# Amps sound better when warm, huh?



## Hanatsu (Nov 9, 2010)

Heard this A LOT. Both in the home audio scene and on car audio competitions. Do amps actually sound "better" (or worse when cold) when they have heated up? Myth or not? If not, have anyone data to back it up or have any ABX blind tests been done?

(FYI, Never experienced any of this myself before... ^^)


----------



## Chaos (Oct 27, 2005)

I think I remember that being true of tube amps somewhere along the line, but never solid state.


----------



## jdsoldger (Feb 14, 2012)

Tubes take a minute or two for the heater fillements to come up to temperature. A lot of audiophiles claim it takes a lot longer for everything else to warm up as well and that it has to be warmed up to sound it's best. Honestly, our auditory memory is on the order of seconds, so I don't know how they make that comparison.

That said, almost all electronic components are temperature sensitive and their values will change with time, temperature and stress. Who is is to say that warm always sounds better? Maybe cold sounds better with some? Good designs are rather insensitive to this though.
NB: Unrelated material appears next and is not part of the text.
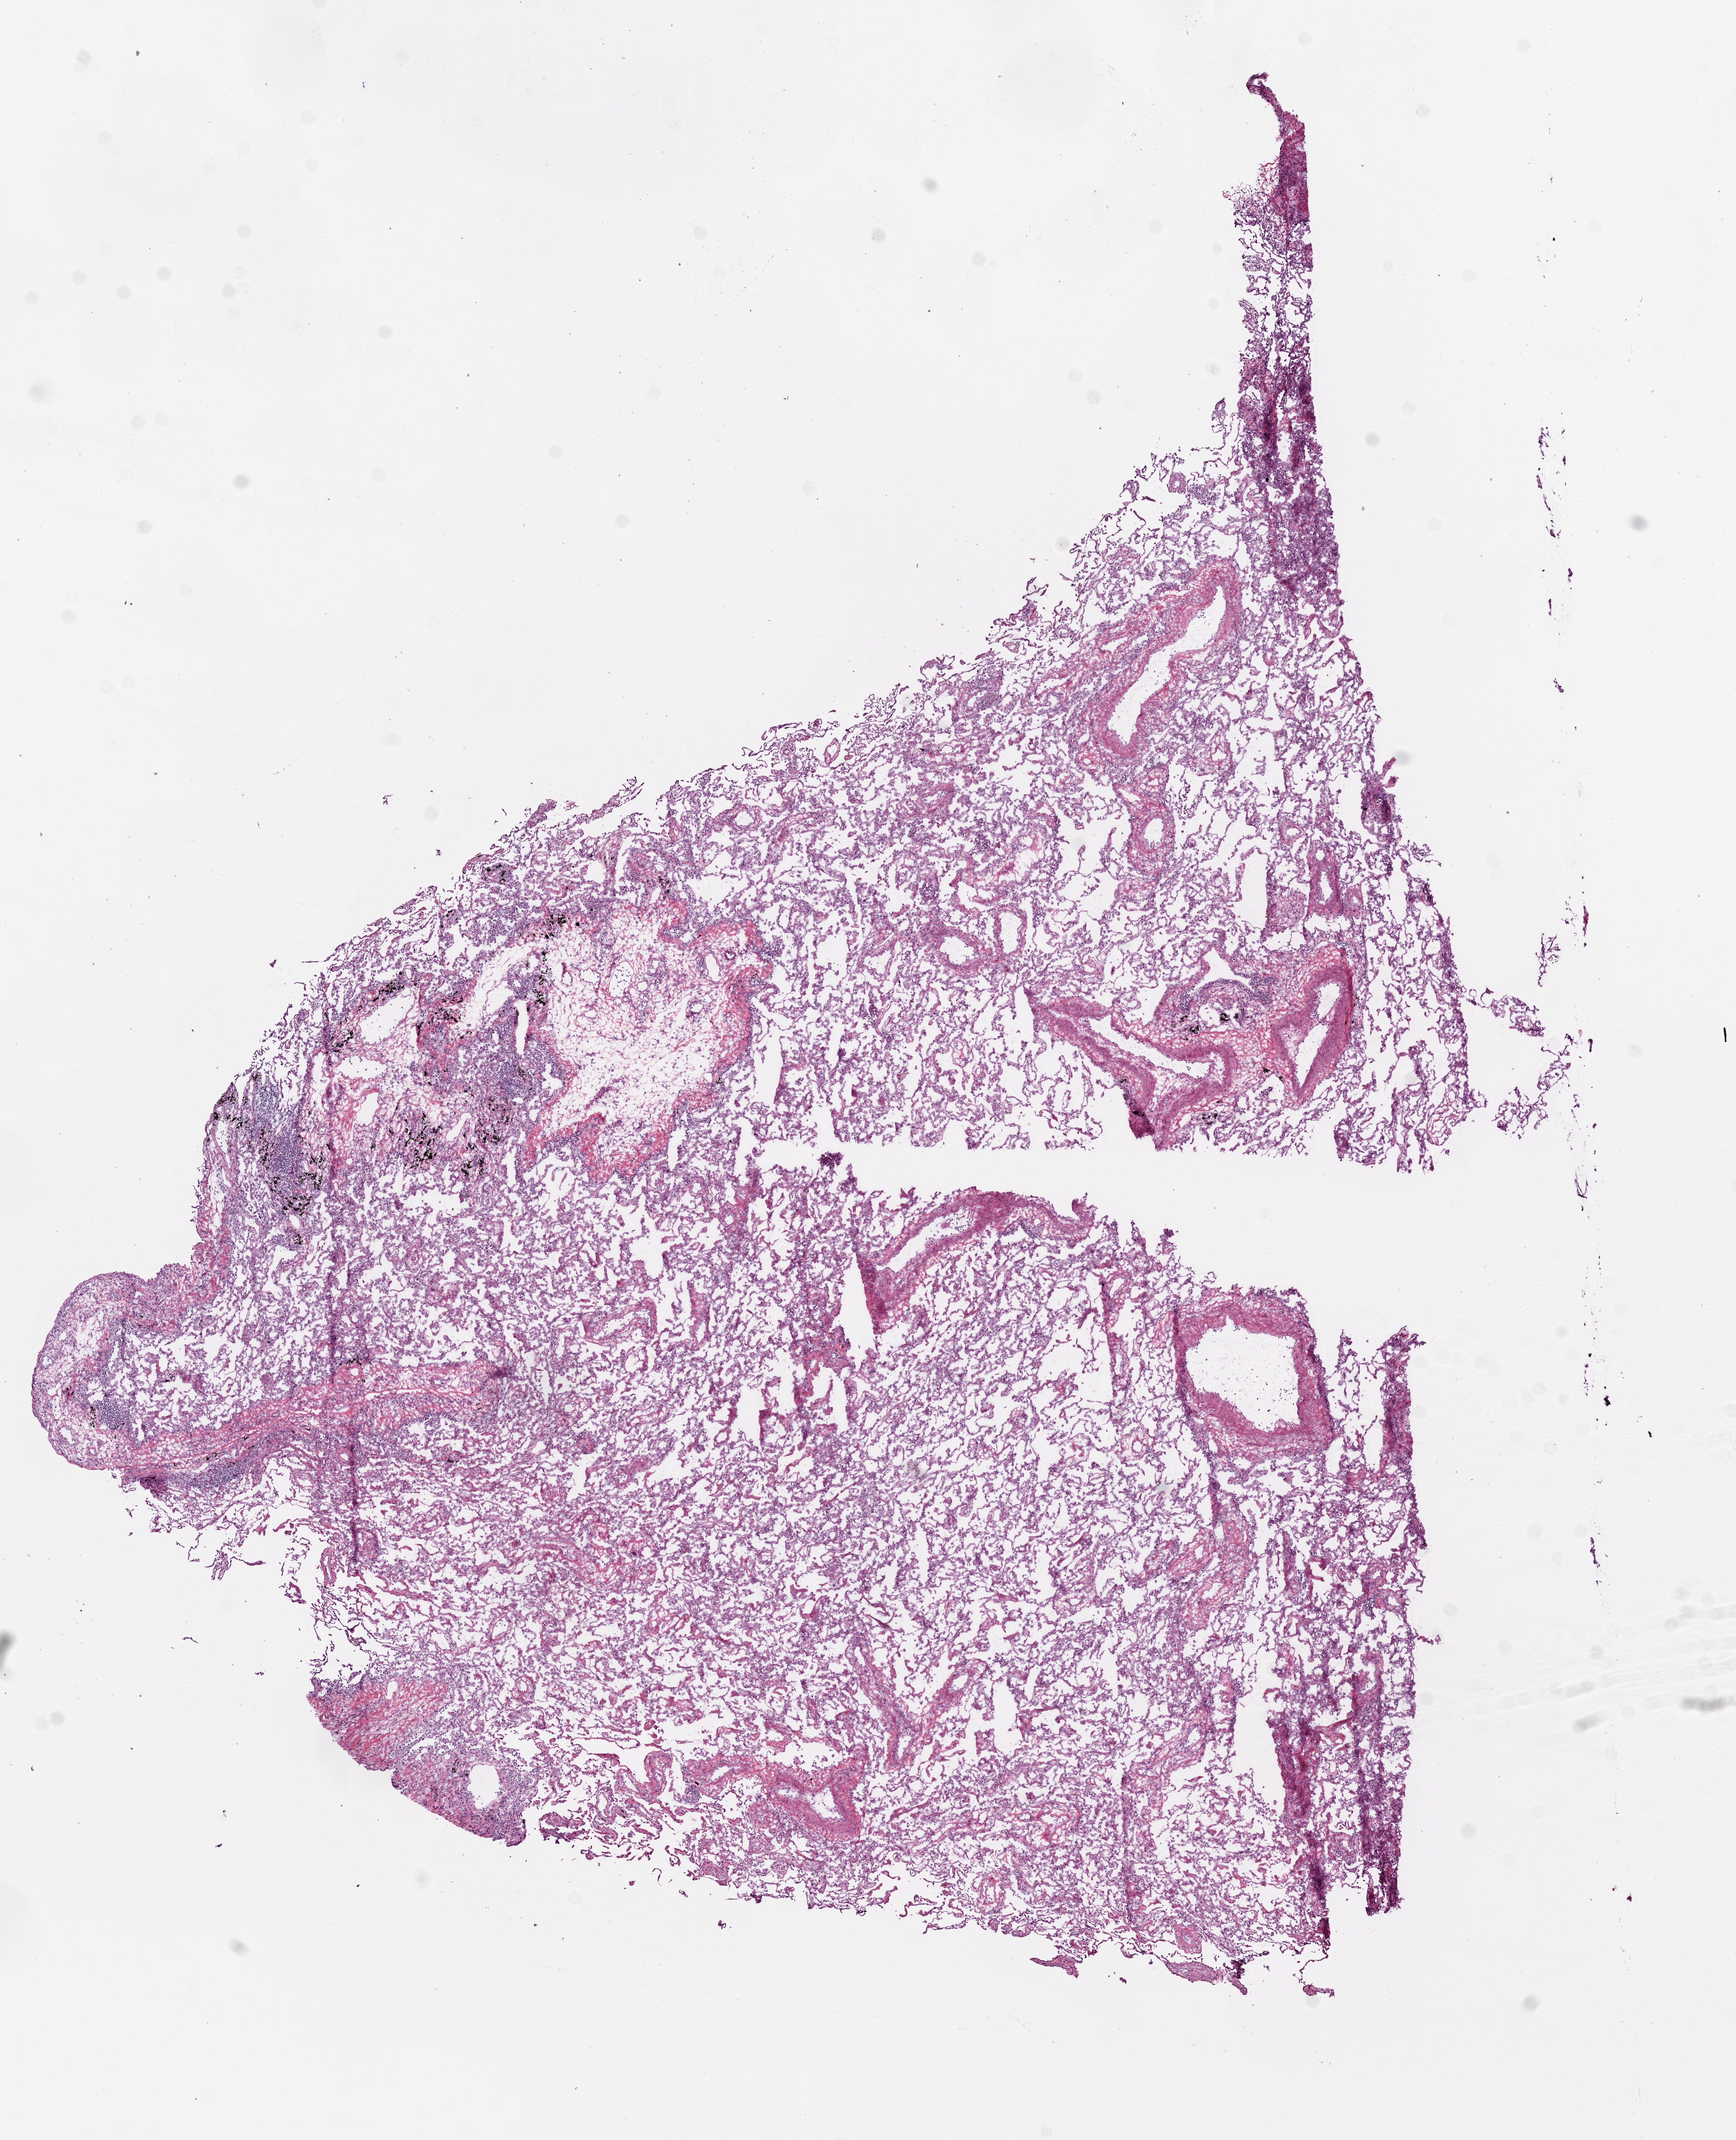
H&E-stained whole-slide image, low-resolution overview of the scanned area, about 10.0 x 12.4 mm (from a 20x scan). Frozen section from the bottom of the tissue portion. Sample: solid tissue normal (non-tumour tissue), lung. Male, age 73 years at initial diagnosis.
* this section: solid tissue normal sample (biorepository sample class)
* patient diagnosis: Squamous cell carcinoma, NOS (upper lobe, lung)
My oppion on warm up ( and break in of non mechanical components) is to turn it on and enjoy the music.


----------



## minbari (Mar 3, 2011)

^^^ 


tube amps are the only ones I know of that need to warm up to work right. 

A pure Class A might have some argument for warming up first since the output transformer might change value slightly from cold to warm.

Most other solid state classes of amplifiers should work about the same cold or warm. Class A/B with BJT outputs might have some slight advantage once warm since BJTs conduct more one warm, but I dont know if you would hear it with all the feedback and gain control they have built in to those designs.


----------



## Jonathan (Oct 6, 2011)

I belive in the old theory:

In a class AB amp the biasing is very important for distortion. Not enough biasing and the dreaded crossover distortion starts. With production tolerances this can be a problem. You cant set the bias too high since some of the amps would overheat then.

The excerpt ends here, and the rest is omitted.